**EXERCISE PROMPT:**
Give every entry again, exactly.
Top of RECORDED DATA
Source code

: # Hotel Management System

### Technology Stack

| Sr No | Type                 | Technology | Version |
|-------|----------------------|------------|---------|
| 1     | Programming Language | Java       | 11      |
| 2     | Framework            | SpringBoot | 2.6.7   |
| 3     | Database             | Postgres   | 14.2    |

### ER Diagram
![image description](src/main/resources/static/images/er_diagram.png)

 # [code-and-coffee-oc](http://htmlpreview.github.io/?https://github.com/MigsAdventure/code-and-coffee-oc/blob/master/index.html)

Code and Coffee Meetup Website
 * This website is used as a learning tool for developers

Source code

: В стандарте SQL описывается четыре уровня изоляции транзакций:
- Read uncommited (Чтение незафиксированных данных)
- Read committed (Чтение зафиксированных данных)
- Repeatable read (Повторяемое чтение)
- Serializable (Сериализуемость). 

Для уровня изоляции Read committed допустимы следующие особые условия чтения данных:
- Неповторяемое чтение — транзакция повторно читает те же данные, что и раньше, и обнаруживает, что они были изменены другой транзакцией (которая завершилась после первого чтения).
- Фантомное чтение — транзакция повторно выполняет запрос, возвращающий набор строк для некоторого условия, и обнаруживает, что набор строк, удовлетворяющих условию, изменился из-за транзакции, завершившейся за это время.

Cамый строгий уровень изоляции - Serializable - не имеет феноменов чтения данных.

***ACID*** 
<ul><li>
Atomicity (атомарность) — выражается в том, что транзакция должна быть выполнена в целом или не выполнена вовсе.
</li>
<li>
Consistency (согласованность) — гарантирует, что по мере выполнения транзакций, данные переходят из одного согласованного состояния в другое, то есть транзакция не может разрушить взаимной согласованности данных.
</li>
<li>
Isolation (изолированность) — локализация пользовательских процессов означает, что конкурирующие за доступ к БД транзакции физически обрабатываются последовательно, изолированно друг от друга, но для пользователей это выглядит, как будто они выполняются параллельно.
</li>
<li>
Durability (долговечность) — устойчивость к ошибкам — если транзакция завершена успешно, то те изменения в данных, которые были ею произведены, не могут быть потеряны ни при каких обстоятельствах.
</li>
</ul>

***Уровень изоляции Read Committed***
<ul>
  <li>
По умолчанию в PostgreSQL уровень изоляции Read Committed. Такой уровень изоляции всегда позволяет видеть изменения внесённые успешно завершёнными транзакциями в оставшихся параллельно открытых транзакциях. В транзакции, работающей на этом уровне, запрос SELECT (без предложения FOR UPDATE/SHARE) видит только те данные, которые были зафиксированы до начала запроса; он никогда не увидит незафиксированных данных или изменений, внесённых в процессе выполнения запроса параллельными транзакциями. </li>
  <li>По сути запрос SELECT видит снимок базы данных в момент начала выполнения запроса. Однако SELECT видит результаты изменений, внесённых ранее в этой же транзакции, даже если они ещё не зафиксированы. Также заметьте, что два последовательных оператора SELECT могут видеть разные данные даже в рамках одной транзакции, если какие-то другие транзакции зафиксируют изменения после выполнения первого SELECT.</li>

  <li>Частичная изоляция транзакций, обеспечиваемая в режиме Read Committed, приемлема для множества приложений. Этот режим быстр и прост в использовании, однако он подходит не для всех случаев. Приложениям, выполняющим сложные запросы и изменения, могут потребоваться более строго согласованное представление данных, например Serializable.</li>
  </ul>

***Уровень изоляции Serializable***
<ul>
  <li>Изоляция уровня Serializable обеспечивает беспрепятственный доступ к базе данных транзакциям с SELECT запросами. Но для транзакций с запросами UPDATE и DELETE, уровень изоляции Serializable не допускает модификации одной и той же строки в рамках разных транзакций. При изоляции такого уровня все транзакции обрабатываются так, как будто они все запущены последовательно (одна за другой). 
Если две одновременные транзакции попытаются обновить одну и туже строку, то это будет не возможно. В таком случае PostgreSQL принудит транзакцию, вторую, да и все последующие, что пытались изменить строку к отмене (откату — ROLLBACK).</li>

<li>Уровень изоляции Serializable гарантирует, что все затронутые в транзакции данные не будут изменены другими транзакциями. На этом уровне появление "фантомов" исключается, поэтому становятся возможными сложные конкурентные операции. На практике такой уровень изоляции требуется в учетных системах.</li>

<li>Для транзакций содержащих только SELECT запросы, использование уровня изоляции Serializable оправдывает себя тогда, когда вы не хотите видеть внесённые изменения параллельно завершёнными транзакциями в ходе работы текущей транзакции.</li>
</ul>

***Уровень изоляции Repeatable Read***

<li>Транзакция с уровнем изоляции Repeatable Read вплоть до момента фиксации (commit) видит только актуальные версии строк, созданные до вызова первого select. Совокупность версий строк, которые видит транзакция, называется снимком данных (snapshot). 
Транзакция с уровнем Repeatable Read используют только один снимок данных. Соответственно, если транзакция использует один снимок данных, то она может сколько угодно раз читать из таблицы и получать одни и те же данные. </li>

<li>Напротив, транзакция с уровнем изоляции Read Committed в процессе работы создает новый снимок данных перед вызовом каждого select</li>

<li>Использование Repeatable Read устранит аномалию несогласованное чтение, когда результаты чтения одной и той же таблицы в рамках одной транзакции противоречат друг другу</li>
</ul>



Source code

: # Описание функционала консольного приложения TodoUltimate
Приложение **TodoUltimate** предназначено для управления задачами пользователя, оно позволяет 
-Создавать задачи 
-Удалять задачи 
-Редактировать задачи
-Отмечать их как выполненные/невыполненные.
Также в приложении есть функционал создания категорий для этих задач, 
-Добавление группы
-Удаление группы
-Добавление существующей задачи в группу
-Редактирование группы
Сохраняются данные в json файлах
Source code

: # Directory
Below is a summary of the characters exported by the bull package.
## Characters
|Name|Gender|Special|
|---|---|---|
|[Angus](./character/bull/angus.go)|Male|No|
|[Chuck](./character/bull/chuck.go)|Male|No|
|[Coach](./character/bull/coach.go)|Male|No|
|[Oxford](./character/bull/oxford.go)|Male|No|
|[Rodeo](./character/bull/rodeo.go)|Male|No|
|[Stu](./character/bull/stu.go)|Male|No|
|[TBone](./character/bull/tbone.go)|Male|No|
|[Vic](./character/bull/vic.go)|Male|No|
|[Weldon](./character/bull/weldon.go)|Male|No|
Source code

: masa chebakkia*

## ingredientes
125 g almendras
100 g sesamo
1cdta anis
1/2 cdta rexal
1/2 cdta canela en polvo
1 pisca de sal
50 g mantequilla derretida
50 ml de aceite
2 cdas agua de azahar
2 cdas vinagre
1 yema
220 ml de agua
Bottom of RECORDED DATA
**RESULT OF THIS EXERCISE:**
Source code

: # Hotel Management System

### Technology Stack

| Sr No | Type                 | Technology | Version |
|-------|----------------------|------------|---------|
| 1     | Programming Language | Java       | 11      |
| 2     | Framework            | SpringBoot | 2.6.7   |
| 3     | Database             | Postgres   | 14.2    |

### ER Diagram
![image description](src/main/resources/static/images/er_diagram.png)

 # [code-and-coffee-oc](http://htmlpreview.github.io/?https://github.com/MigsAdventure/code-and-coffee-oc/blob/master/index.html)

Code and Coffee Meetup Website
 * This website is used as a learning tool for developers

Source code

: В стандарте SQL описывается четыре уровня изоляции транзакций:
- Read uncommited (Чтение незафиксированных данных)
- Read committed (Чтение зафиксированных данных)
- Repeatable read (Повторяемое чтение)
- Serializable (Сериализуемость). 

Для уровня изоляции Read committed допустимы следующие особые условия чтения данных:
- Неповторяемое чтение — транзакция повторно читает те же данные, что и раньше, и обнаруживает, что они были изменены другой транзакцией (которая завершилась после первого чтения).
- Фантомное чтение — транзакция повторно выполняет запрос, возвращающий набор строк для некоторого условия, и обнаруживает, что набор строк, удовлетворяющих условию, изменился из-за транзакции, завершившейся за это время.

Cамый строгий уровень изоляции - Serializable - не имеет феноменов чтения данных.

***ACID*** 
<ul><li>
Atomicity (атомарность) — выражается в том, что транзакция должна быть выполнена в целом или не выполнена вовсе.
</li>
<li>
Consistency (согласованность) — гарантирует, что по мере выполнения транзакций, данные переходят из одного согласованного состояния в другое, то есть транзакция не может разрушить взаимной согласованности данных.
</li>
<li>
Isolation (изолированность) — локализация пользовательских процессов означает, что конкурирующие за доступ к БД транзакции физически обрабатываются последовательно, изолированно друг от друга, но для пользователей это выглядит, как будто они выполняются параллельно.
</li>
<li>
Durability (долговечность) — устойчивость к ошибкам — если транзакция завершена успешно, то те изменения в данных, которые были ею произведены, не могут быть потеряны ни при каких обстоятельствах.
</li>
</ul>

***Уровень изоляции Read Committed***
<ul>
  <li>
По умолчанию в PostgreSQL уровень изоляции Read Committed. Такой уровень изоляции всегда позволяет видеть изменения внесённые успешно завершёнными транзакциями в оставшихся параллельно открытых транзакциях. В транзакции, работающей на этом уровне, запрос SELECT (без предложения FOR UPDATE/SHARE) видит только те данные, которые были зафиксированы до начала запроса; он никогда не увидит незафиксированных данных или изменений, внесённых в процессе выполнения запроса параллельными транзакциями. </li>
  <li>По сути запрос SELECT видит снимок базы данных в момент начала выполнения запроса. Однако SELECT видит результаты изменений, внесённых ранее в этой же транзакции, даже если они ещё не зафиксированы. Также заметьте, что два последовательных оператора SELECT могут видеть разные данные даже в рамках одной транзакции, если какие-то другие транзакции зафиксируют изменения после выполнения первого SELECT.</li>

  <li>Частичная изоляция транзакций, обеспечиваемая в режиме Read Committed, приемлема для множества приложений. Этот режим быстр и прост в использовании, однако он подходит не для всех случаев. Приложениям, выполняющим сложные запросы и изменения, могут потребоваться более строго согласованное представление данных, например Serializable.</li>
  </ul>

***Уровень изоляции Serializable***
<ul>
  <li>Изоляция уровня Serializable обеспечивает беспрепятственный доступ к базе данных транзакциям с SELECT запросами. Но для транзакций с запросами UPDATE и DELETE, уровень изоляции Serializable не допускает модификации одной и той же строки в рамках разных транзакций. При изоляции такого уровня все транзакции обрабатываются так, как будто они все запущены последовательно (одна за другой). 
Если две одновременные транзакции попытаются обновить одну и туже строку, то это будет не возможно. В таком случае PostgreSQL принудит транзакцию, вторую, да и все последующие, что пытались изменить строку к отмене (откату — ROLLBACK).</li>

<li>Уровень изоляции Serializable гарантирует, что все затронутые в транзакции данные не будут изменены другими транзакциями. На этом уровне появление "фантомов" исключается, поэтому становятся возможными сложные конкурентные операции. На практике такой уровень изоляции требуется в учетных системах.</li>

<li>Для транзакций содержащих только SELECT запросы, использование уровня изоляции Serializable оправдывает себя тогда, когда вы не хотите видеть внесённые изменения параллельно завершёнными транзакциями в ходе работы текущей транзакции.</li>
</ul>

***Уровень изоляции Repeatable Read***

<li>Транзакция с уровнем изоляции Repeatable Read вплоть до момента фиксации (commit) видит только актуальные версии строк, созданные до вызова первого select. Совокупность версий строк, которые видит транзакция, называется снимком данных (snapshot). 
Транзакция с уровнем Repeatable Read используют только один снимок данных. Соответственно, если транзакция использует один снимок данных, то она может сколько угодно раз читать из таблицы и получать одни и те же данные. </li>

<li>Напротив, транзакция с уровнем изоляции Read Committed в процессе работы создает новый снимок данных перед вызовом каждого select</li>

<li>Использование Repeatable Read устранит аномалию несогласованное чтение, когда результаты чтения одной и той же таблицы в рамках одной транзакции противоречат друг другу</li>
</ul>



Source code

: # Описание функционала консольного приложения TodoUltimate
Приложение **TodoUltimate** предназначено для управления задачами пользователя, оно позволяет 
-Создавать задачи 
-Удалять задачи 
-Редактировать задачи
-Отмечать их как выполненные/невыполненные.
Также в приложении есть функционал создания категорий для этих задач, 
-Добавление группы
-Удаление группы
-Добавление существующей задачи в группу
-Редактирование группы
Сохраняются данные в json файлах
Source code

: # Directory
Below is a summary of the characters exported by the bull package.
## Characters
|Name|Gender|Special|
|---|---|---|
|[Angus](./character/bull/angus.go)|Male|No|
|[Chuck](./character/bull/chuck.go)|Male|No|
|[Coach](./character/bull/coach.go)|Male|No|
|[Oxford](./character/bull/oxford.go)|Male|No|
|[Rodeo](./character/bull/rodeo.go)|Male|No|
|[Stu](./character/bull/stu.go)|Male|No|
|[TBone](./character/bull/tbone.go)|Male|No|
|[Vic](./character/bull/vic.go)|Male|No|
|[Weldon](./character/bull/weldon.go)|Male|No|
Source code

: masa chebakkia*

## ingredientes
125 g almendras
100 g sesamo
1cdta anis
1/2 cdta rexal
1/2 cdta canela en polvo
1 pisca de sal
50 g mantequilla derretida
50 ml de aceite
2 cdas agua de azahar
2 cdas vinagre
1 yema
220 ml de agua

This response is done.